Fakat bu noktada akıllardan çıkarılmaması gereken önemli bir husus var. Dünyada enerji ihracatçısı olarak zengin olan ama insan kaynağı ve sanayi anlamında gelişmemiş olan ülke örnekleri az değil. Türkiye'nin uzun vadeli hedefi mutlak surette enerji ihracatçısı bir ülke olmak değil, bulduğu enerji kaynaklarını etkin şekilde sanayisinde kullanmak, düşük enerji maliyeti avantajını kullanarak sanayi ve teknolojide atağa geçmek, bu keşiflerden elde edeceği kazanımlarla beşerî sermayesini geliştirmek ve doğalgazdan yüksek katma değer üreterek ihracatını artırmak olmalıdır.

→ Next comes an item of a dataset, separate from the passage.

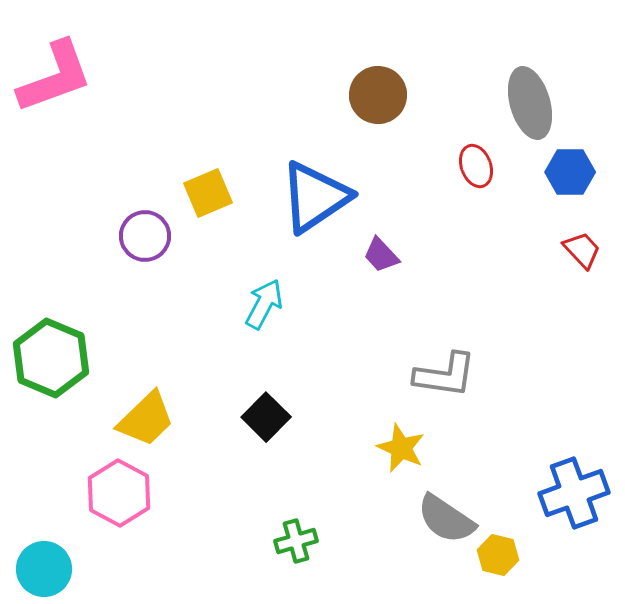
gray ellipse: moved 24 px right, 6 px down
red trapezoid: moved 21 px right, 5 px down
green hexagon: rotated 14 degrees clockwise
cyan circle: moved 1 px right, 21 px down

Keşfedilen doğalgaz rezervini kullanılacak duruma getirene kadar yapılacak olan çalışma ve yatırımlar Türkiye'ye bu konuda bilgi birikimi sağlayacak, teknolojik anlamda da ülkenin gelişmesine yardımcı olacaktır. Türkiye Danimarka ve Norveç gibi, işe açık deniz doğalgaz teknolojisi konusunda kendisini geliştirmekle başlamak zorundadır. Türkiye açık deniz platformları kurma konusunda gerekli bilgi birikimini elde edince, bu birikimi deniz üstü rüzgâr enerjisi üretiminde kullanarak, keşfettiği fosil yakıtları yenilenebilir enerji kaynaklarına dönüş için bir atlama taşı olarak kullanmalıdır. Kendi doğalgazının sağlayacağı maliyet avantajını yenilenebilir enerji altyapısı, dijital dönüşüm ve sanayileşme konularında kullandığı takdirde, Türkiye'nin yapmış olduğu kıymetli keşif, önündeki yüzyıllara da etki edecektir.